A massive underwater quake measuring 9.1 on the Richter scale rocks the seabed 300km west of Medan, Sumatra, at 7.58am Indonesia time (8.58am Singapore time), triggering a tsunami.

Most of us can clearly recall where we were on Dec 26, 2004, when a 9.1-magnitude earthquake off the northern coast of Sumatra triggered a deadly tsunami that swept across the Indian Ocean, killing over 226,000 people and causing massive destruction along coastal areas of 14 countries.

The full horror of the disaster unfolded on TV screens around the world. As we mark 10 years since the biggest disaster in living memory, it is important to reflect on what the tsunami has taught us and whether communities are any safer from such disasters.

Perhaps the most important lesson reinforced by the tsunami is the importance of investing in disaster risk reduction (DRR) at both global and local levels.

In January 2005, the Hyogo Framework for Action (HFA) - a global blueprint for disaster-risk reduction efforts with a 10-year plan - was adopted by 168 governments.

Its goal was to substantially reduce disaster losses by 2015, by building the resilience of nations and communities to disasters. Shortly afterward in June 2006, the Indian Ocean Tsunami Warning System became active, consisting of 25 seismographic stations relaying information to 26 national tsunami information centers. This has resulted in timely evacuations of mass populations when alerts are sounded.

The tsunami highlighted how weak legislation led to blockages and major coordination challenges in the delivery of international assistance. The Hyogo Framework for Action calls for improved legislation to facilitate international disaster response, an area where the - International Federation of Red Cross and Red Crescent Societies (IFRC) has been working closely with governments through its Disaster Laws programme.

Twelve countries in the Asia Pacific have made, or are progressing toward, legislative or regulatory changes. These include Indonesia, where the National Disaster Management Agency has revised its regulations relating to the participation of the international community in national emergencies.

Another example is the Philippines, where, following Typhoon Haiyan in 2013, the government relaxed immigration requirements and established one-stop-shops to streamline the clearance process for incoming goods and equipment

But global and national initiatives need to go hand-in-hand with investment in locally driven approaches toward reducing risk. Working with communities to help them be better prepared to face future disasters was the thread that ran through the IFRC's recovery efforts after the tsunami.

Rebuilding physical infrastructure including 50,000 new homes was one step, but establishing community-based disaster-risk management programs was equally important.

Sea search-and-rescue teams were set up in Thailand, training was given to thousands of first-responders in Sri Lanka, HF Radio early-warning systems were established across Indonesia alongside mangrove-planting projects to reduce the impact of coastal flooding. The legacy of those initiatives lives on today.

Community participation and engagement in risk reduction is vital and the tsunami cast a spotlight on the need to improve accountability and two-way communication with crisis-affected communities.

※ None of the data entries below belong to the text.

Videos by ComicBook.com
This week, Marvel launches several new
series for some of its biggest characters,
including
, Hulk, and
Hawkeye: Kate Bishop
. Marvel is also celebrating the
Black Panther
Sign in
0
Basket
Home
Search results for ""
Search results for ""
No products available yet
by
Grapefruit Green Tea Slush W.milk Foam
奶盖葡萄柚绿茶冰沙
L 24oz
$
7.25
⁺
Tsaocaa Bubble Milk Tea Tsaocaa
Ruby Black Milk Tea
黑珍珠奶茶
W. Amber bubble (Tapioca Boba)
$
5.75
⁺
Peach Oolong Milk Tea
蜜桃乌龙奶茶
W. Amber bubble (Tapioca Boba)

Traditional and hi-tech approaches were used to enable people to raise questions or air concerns about the aid effort via community meetings, live radio and SMS.

Such approaches have since become integral aspects of major operations and have proved essential in health promotion and social mobilization campaigns.

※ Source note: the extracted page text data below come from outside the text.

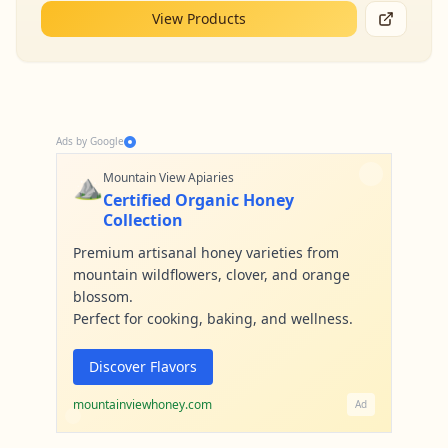
View Products
Ads by Google
⛰️
Mountain View Apiaries
Certified Organic Honey
Collection
Premium artisanal honey varieties from
mountain wildflowers, clover, and orange
blossom.
Perfect for cooking, baking, and wellness.
Discover Flavors
mountainviewhoney.com
Ad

Next year, the Third UN World Conference on Risk Reduction takes place in Japan where HFA 2 will take shape. This represents a unique opportunity to re-focus attention on the need for greater investment in community level disaster-risk reduction.

This means recognising that local people and organisations are first responders in emergencies and understanding that they must be the drivers of change in their communities as they have the best understanding of the risks they face. It also means investing in strengthening the risk-reduction capacities of local, city and regional authorities.

The writer is Under secretary-general, National Society and Knowledge Development under the International Federation of Red Cross and Red Crescent Societies.